How was 2020 for IPOs?
Here’s what numbers suggest.
According to market research firm, CPE Media, total of 43 IPOs saw dawn on Canadian stock exchanges in 2020, and when we add SPACs (Special Purpose Acquisition Corporations) and CPCs (Capital Pool Companies) to this, the figure is as high as 77. Corporations in mining business led the IPO bandwagon as nearly half of all IPOs came from this segment.
In terms of listing on exchanges (taking into account only non-CPC and NON-SPAC IPOs), the Canadian Stock Exchange (CSE) saw the highest number of IPO listings, followed by the Toronto Stock Exchange (TSX).
In terms of money raised, the waste management company, GFL Environmental Inc. (TSX:GFL), was by far the biggest raiser with US$ 1,425 million. Other IPOs that made noise were the electronic payment processing firm, Nuvei Corporation (TSX:NVEI), raising US$ 805 million; the biotech firm, AbCellera Biologics Inc., raising US$ 555 million; and the precision oncology firm, Repare Therapeutics Inc. (raising US$ 253 million). In aggregate, 2020 was the best year in terms of money raised since 2014.
How have IPOs fared in terms of return on investment?
GFL Environmental Inc. (TSX:GFL) traded below C$ 25.00 on TSX until May ’20. However, the scrip traded at C$ 42.37 when market closed on April 14, 2021. That’s almost 75 percent return on investment in less than a year.
Nuvei Corporation (TSX:NVEI) traded below C$ 50.00 on TSX until Sept ’20. However, the scrip traded at C$ 85.64 when market closed on April 14, 2021. Now that’s almost 70 percent return on investment in 7 months.
When you compare these figures with other traditional saving and investment instruments, the difference is indeed striking and substantial.

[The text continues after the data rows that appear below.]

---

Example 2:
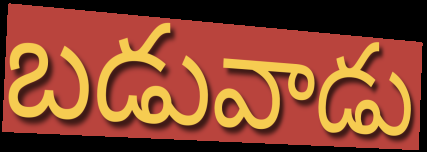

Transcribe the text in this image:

బడువాడు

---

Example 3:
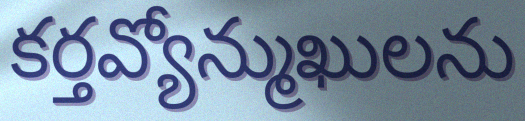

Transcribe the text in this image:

కర్తవ్యోన్ముఖులను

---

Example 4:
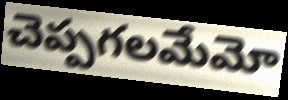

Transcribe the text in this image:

చెప్పగలమేమో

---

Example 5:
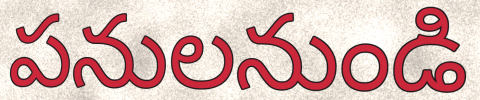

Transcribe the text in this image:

పనులనుండి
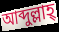
আব্দুল্লাহ্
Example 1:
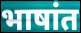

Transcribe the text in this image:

भाषांत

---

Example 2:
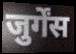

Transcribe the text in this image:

जुर्गेंस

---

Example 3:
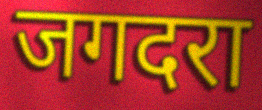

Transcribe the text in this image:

जगदरा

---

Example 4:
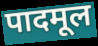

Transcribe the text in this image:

पादमूल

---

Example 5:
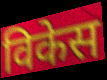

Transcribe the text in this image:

विकेस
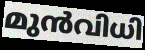
മുൻവിധി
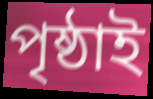
পৃষ্ঠাই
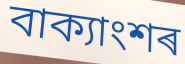
বাক্যাংশৰ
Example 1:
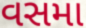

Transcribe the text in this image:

વસમા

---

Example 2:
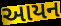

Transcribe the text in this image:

આયન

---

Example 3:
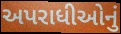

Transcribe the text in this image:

અપરાધીઓનું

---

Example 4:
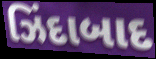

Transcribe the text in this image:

ઝિંદાબાદ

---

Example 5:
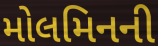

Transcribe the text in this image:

મોલમિનની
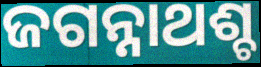
ଜଗନ୍ନାଥଶ୍ଚ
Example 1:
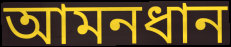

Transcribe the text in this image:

আমনধান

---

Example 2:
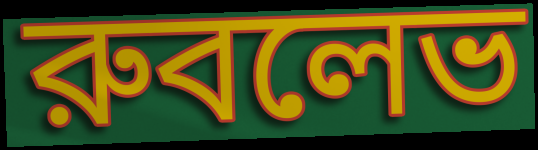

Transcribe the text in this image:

রুবলেভ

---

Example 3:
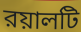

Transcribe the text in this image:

রয়ালটি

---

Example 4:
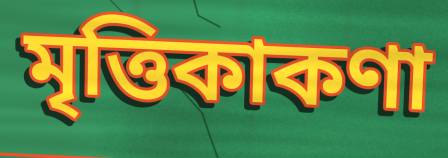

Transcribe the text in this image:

মৃত্তিকাকণা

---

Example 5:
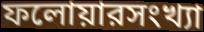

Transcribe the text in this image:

ফলোয়ারসংখ্যা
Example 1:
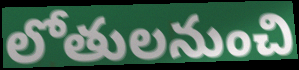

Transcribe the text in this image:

లోతులనుంచి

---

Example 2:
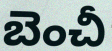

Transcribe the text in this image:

బెంచీ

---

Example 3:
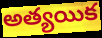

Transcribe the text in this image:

అత్యయిక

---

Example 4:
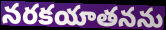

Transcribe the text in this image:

నరకయాతనను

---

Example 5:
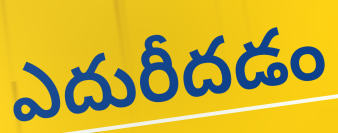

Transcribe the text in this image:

ఎదురీదడం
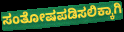
ಸಂತೋಷಪಡಿಸಲಿಕ್ಕಾಗಿ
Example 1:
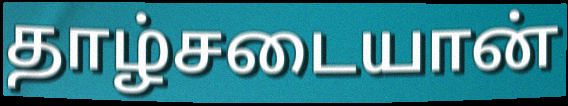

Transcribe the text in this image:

தாழ்சடையான்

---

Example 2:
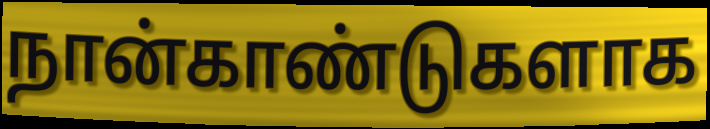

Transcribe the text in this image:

நான்காண்டுகளாக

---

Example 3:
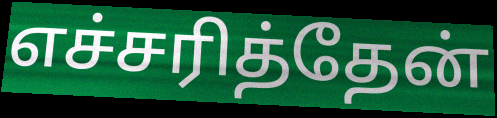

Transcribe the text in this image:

எச்சரித்தேன்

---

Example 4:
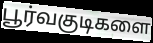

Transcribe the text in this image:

பூர்வகுடிகளை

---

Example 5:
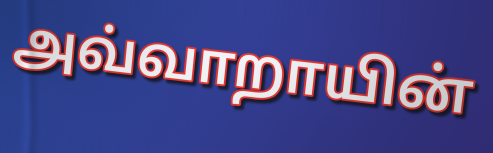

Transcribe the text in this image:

அவ்வாறாயின்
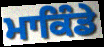
ਮਾਕਿੰਡੇ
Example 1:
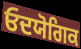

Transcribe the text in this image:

ਓਦਯੋਗਿਕ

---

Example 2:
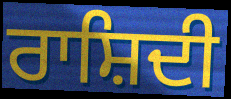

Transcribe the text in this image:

ਰਾਸ਼ਿਦੀ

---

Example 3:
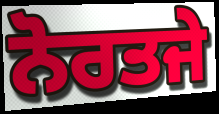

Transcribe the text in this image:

ਨੋਰਤਜੇ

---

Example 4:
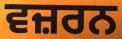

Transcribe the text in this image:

ਵਜ਼ਰਨ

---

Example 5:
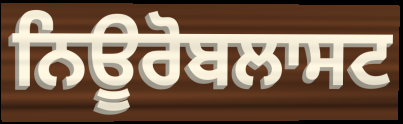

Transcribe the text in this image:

What does 2021 hold for IPOs?
Let’s talk numbers here again.
In March 2021, the fintech firm, Payfare (TSX:PAY) IPO listed on TSX, and it has since given good return on investment. More than 30 companies are likely to bring out IPO in 2021.
Will IPOs make you wealthier?
Chances are quite high. The bad element in this entire IPO story is that some listings do fail to increase investors’ wealth. For example, Hydrogen fuel cells tech firm, Loop Energy Inc. (TSX:LPEN), fell more than 12 percent since its listing on TSX in Feb ’21. The lack of interest in this scrip can be attributed to lower-than-expected adoption of hydrogen fuel technology.
Much depends on future prospects of the sector in which the company operates. Pandemic has also added some new elements, for example, pharma and healthcare IPOs, if any, can be good bet in comparison to aviation and industrial stocks.
The above constitutes a preliminary view and any interest in stocks or IPOs should be evaluated further from an investment point of view.